## YOUR TASK
The whole listing is to be returned exactly.

## RECORD SET
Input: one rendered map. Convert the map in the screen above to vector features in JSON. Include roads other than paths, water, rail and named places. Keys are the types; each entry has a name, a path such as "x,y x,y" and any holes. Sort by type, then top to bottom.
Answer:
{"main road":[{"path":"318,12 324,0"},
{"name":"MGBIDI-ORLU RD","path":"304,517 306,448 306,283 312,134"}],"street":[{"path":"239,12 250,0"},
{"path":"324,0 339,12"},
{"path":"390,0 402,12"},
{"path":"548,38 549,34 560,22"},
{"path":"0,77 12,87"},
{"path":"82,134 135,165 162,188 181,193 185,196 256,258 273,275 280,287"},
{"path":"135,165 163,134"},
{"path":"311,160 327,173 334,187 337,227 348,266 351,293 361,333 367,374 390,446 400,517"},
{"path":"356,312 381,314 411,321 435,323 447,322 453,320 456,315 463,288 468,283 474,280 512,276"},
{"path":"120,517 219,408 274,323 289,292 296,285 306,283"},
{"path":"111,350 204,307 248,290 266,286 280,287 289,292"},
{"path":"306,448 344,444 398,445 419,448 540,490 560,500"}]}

## ANSWER TO THIS PROBLEM
Input: one rendered map. Convert the map in the screen above to vector features in JSON. Include roads other than paths, water, rail and named places. Keys are the types; each entry has a name, a path such as "x,y x,y" and any holes. Sort by type, then top to bottom.
Answer:
{"main road":[{"path":"318,12 324,0"},
{"name":"MGBIDI-ORLU RD","path":"304,517 306,448 306,283 312,134"}],"street":[{"path":"239,12 250,0"},
{"path":"324,0 339,12"},
{"path":"390,0 402,12"},
{"path":"548,38 549,34 560,22"},
{"path":"0,77 12,87"},
{"path":"82,134 135,165 162,188 181,193 185,196 256,258 273,275 280,287"},
{"path":"135,165 163,134"},
{"path":"311,160 327,173 334,187 337,227 348,266 351,293 361,333 367,374 390,446 400,517"},
{"path":"356,312 381,314 411,321 435,323 447,322 453,320 456,315 463,288 468,283 474,280 512,276"},
{"path":"120,517 219,408 274,323 289,292 296,285 306,283"},
{"path":"111,350 204,307 248,290 266,286 280,287 289,292"},
{"path":"306,448 344,444 398,445 419,448 540,490 560,500"}]}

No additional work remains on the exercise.